EXERCISE GOAL: Put the lines below into a Markdown table with the columns "Row" and "Text line", giving each line its own numbered row. Leave out blank lines and the pictures.

SUPPLIED DATA:

━━━━━━━━━━━━━━━━

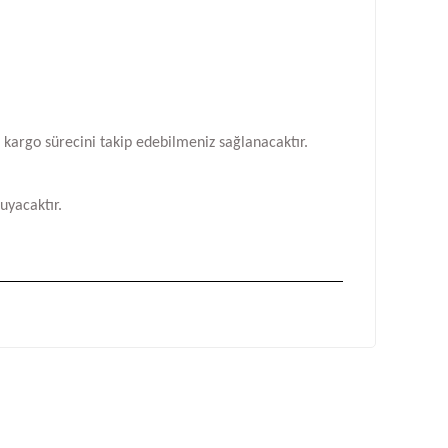
n kargo sürecini takip edebilmeniz sağlanacaktır.
uyacaktır.
fımıza iletebilirsiniz.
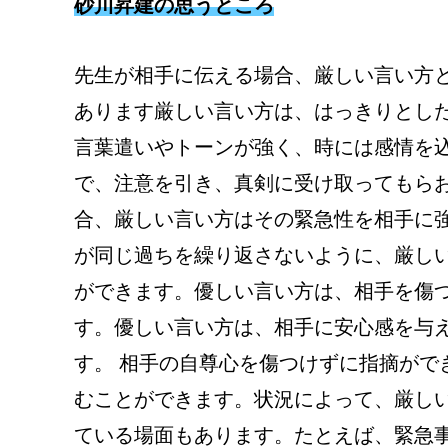
砂川昇建の思うところ
先生が相手に伝える場合、厳しい言い方
あります厳しい言い方は、はっきりとし
言葉遣いやトーンが強く、時には感情を
で、注意を引き、真剣に受け取ってもら
合、厳しい言い方はその緊急性を相手に強
が同じ過ちを繰り返さないように、厳し
ができます。優しい言い方は、相手を傷
す。優しい言い方は、相手に安心感を与
す。 相手の自尊心を傷つけずに指摘がで
むことができます。状況によって、厳し
ている場面もあります。たとえば、緊急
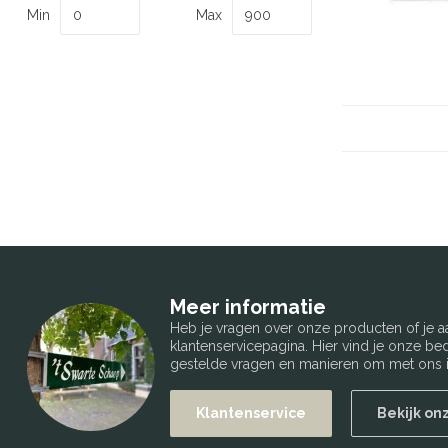
Min
Max
Meer informatie
Heb je vragen over onze producten of je
klantenservicepagina. Hier vind je onze b
gestelde vragen en manieren om met ons i
Klantenservice
Bekijk on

━━━━━━━━━━━━━━━━

EXERCISE SOLUTION:
| Row | Text line |
|---|---|
| 1 | n kargo sürecini takip edebilmeniz sağlanacaktır. |
| 2 | uyacaktır. |
| 3 | fımıza iletebilirsiniz. |
| 4 | 砂川昇建の思うところ |
| 5 | 先生が相手に伝える場合、厳しい言い方 |
| 6 | あります厳しい言い方は、はっきりとし |
| 7 | 言葉遣いやトーンが強く、時には感情を |
| 8 | で、注意を引き、真剣に受け取ってもら |
| 9 | 合、厳しい言い方はその緊急性を相手に強 |
| 10 | が同じ過ちを繰り返さないように、厳し |
| 11 | ができます。優しい言い方は、相手を傷 |
| 12 | す。優しい言い方は、相手に安心感を与 |
| 13 | す。 相手の自尊心を傷つけずに指摘がで |
| 14 | むことができます。状況によって、厳し |
| 15 | ている場面もあります。たとえば、緊急 |
| 16 | Min |
| 17 | Max |
| 18 | Meer informatie |
| 19 | Heb je vragen over onze producten of je |
| 20 | klantenservicepagina. Hier vind je onze b |
| 21 | gestelde vragen en manieren om met ons i |
| 22 | Klantenservice |
| 23 | Bekijk on |